なので誘われたら別にドラマ見ておかなくてもいいよ、面白いと思ったら見よう、でいいんだと思う。
他人に勧めやすい ★★★☆☆
個人的に好きか ★★☆☆☆
シェアード・ユニバース、と銘打って国産でMCUの踏襲を行う試みだけれど、今作の舞台はかなり良い設定だなと思った。
物流現場でのままならない関係性を中心とした映画で、ドラマ2本で展開した2つの異なる現場に無理なく関われるという点と、接点を持ちつつも深く介入はできないのでドラマ勢が深く関係することが難しい、の2点のおかげで単作の映画として機能している。
そのうえで上記の社会問題をテーマとして抱えているので、MCUフェース2辺りの作品と構造としては全く同じになる。
おかげでこの映画だけ見るのでもいいですよ、気に入ったらドラマも見てね、ていうスタンスで送れるのは現在のMCUが直面している「予習しないといけない、と観客が思っている」ていう部分をうまく避けている。実際、俺もそういうものかと知ったから見に行ったので、効果はちゃんとあるんだと思ってる。
その口コミと同時に多く目にした映像としての面白さについては、映画だからとか抜きにして「映像作品として駄目だよね。」ていうのが観終わった直後の感想。
テレビ番組や動画サイトでCM/広告が挟まれるけれど、あれは集中をいったん切っていいですよ、ていう向こう側からのメッセージだと思ってる。
そういったものが挟まれない映画では映像の緩急もあると思ってて、例えばミュージカル映画だと各楽曲が歌っていたシーンを思い出すキーになりつつも、シナリオへの理解に使う力を休めて音楽を楽しむことに舵を切らせる。

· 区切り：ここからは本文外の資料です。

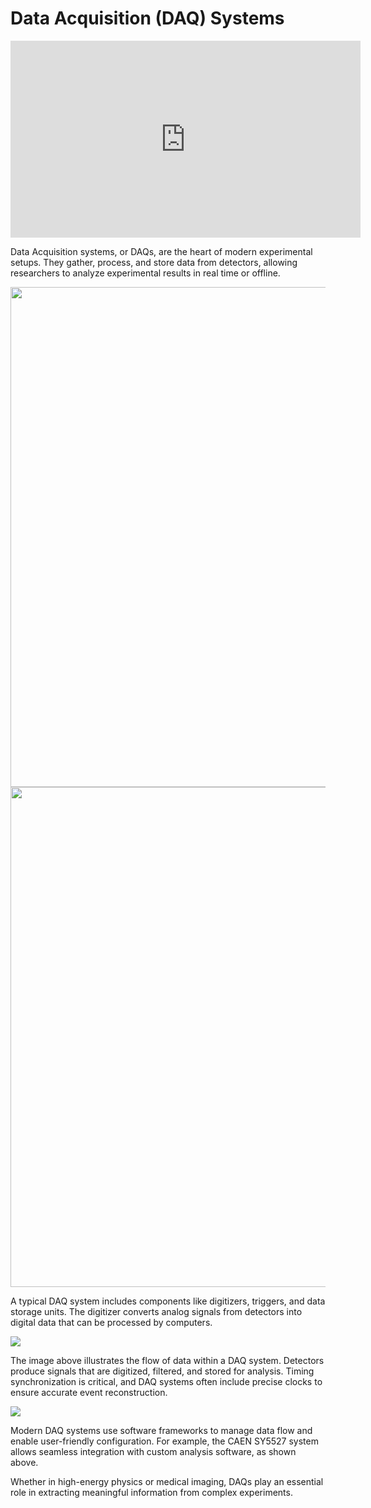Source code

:Data Acquisition (DAQ) Systems
==============================

<iframe width="560" height="315" 
  src="https://www.youtube.com/embed/6E5apEYpPSQ?autoplay=1&mute=1" 
  frameborder="0" 
  allow="accelerometer; autoplay; clipboard-write; encrypted-media; gyroscope; picture-in-picture" 
  allowfullscreen>
</iframe>
                    
Data Acquisition systems, or DAQs, are the heart of modern experimental setups. They gather, process, and store data from detectors, allowing researchers to analyze experimental results in real time or offline.

<img src="../articles/images/CESAR.png" width="800px" height="auto">

<img src="../articles/images/TDAQ.png" width="800px" height="auto">



A typical DAQ system includes components like digitizers, triggers, and data storage units. The digitizer converts analog signals from detectors into digital data that can be processed by computers.

![](/daq2.png)

The image above illustrates the flow of data within a DAQ system. Detectors produce signals that are digitized, filtered, and stored for analysis. Timing synchronization is critical, and DAQ systems often include precise clocks to ensure accurate event reconstruction.

![](/daq3.png)

Modern DAQ systems use software frameworks to manage data flow and enable user-friendly configuration. For example, the CAEN SY5527 system allows seamless integration with custom analysis software, as shown above.

Whether in high-energy physics or medical imaging, DAQs play an essential role in extracting meaningful information from complex experiments.
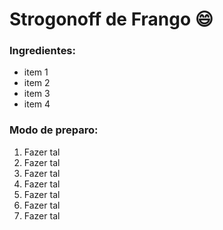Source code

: # Strogonoff de Frango :smile:

### Ingredientes:

- item 1
- item 2
- item 3
- item 4



### Modo de preparo: 

1. Fazer tal
2. Fazer tal
3. Fazer tal
4. Fazer tal
5. Fazer tal
6. Fazer tal
7. Fazer tal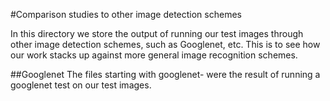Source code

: #Comparison studies to other image detection schemes

In this directory we store the output of running our
test images through other image detection schemes, such as Googlenet, etc.
This is to see how our work stacks up against more general image
recognition schemes.

##Googlenet
The files starting with googlenet- were the result of running a googlenet test on our test images.

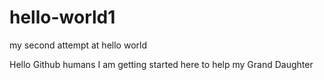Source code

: # hello-world1
my second attempt at hello world

Hello Github humans
I am getting started here to help my Grand Daughter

ただ『ラストマイル』内ではこういった緩急や印象に残るショット、受け取り手になる観客が面白がれる絵が特にない。
例えば予告でも出ている、ある人が演じる人物が身を挺して倉庫の機能停止をもくろむシーンも、飛んだ、の印象が強く残っていて、かなり特殊な構造の倉庫を活かしたイメージの埋め込みはあまりないなっていうのが初見時を振り返った時に思った。
他にも12個ある社訓のうち1つを説明するシーンでは、対象になる社訓の1つのみ焦点を当てて、残り11個はフレームアウトしているものすらある。なので物語に必要な要素だけピックされて、それを補強できる(いわゆる考察のネタになる)要素を観客が勝手に拾えるような工夫がないのはつまらないことするなとは思った。
褒められている脚本部分も、社会問題への切り口をエンタメ作品として昇華するためのロジックが巧いとは思いつつ、物語としては微妙に乗り切れない展開だったのでボルテージが上がりきらなかった。
なかなか難しい塩梅だけれど、ロジック以外で面白いところが特にないのは映画というより物語としては厳しいなってのが本音です。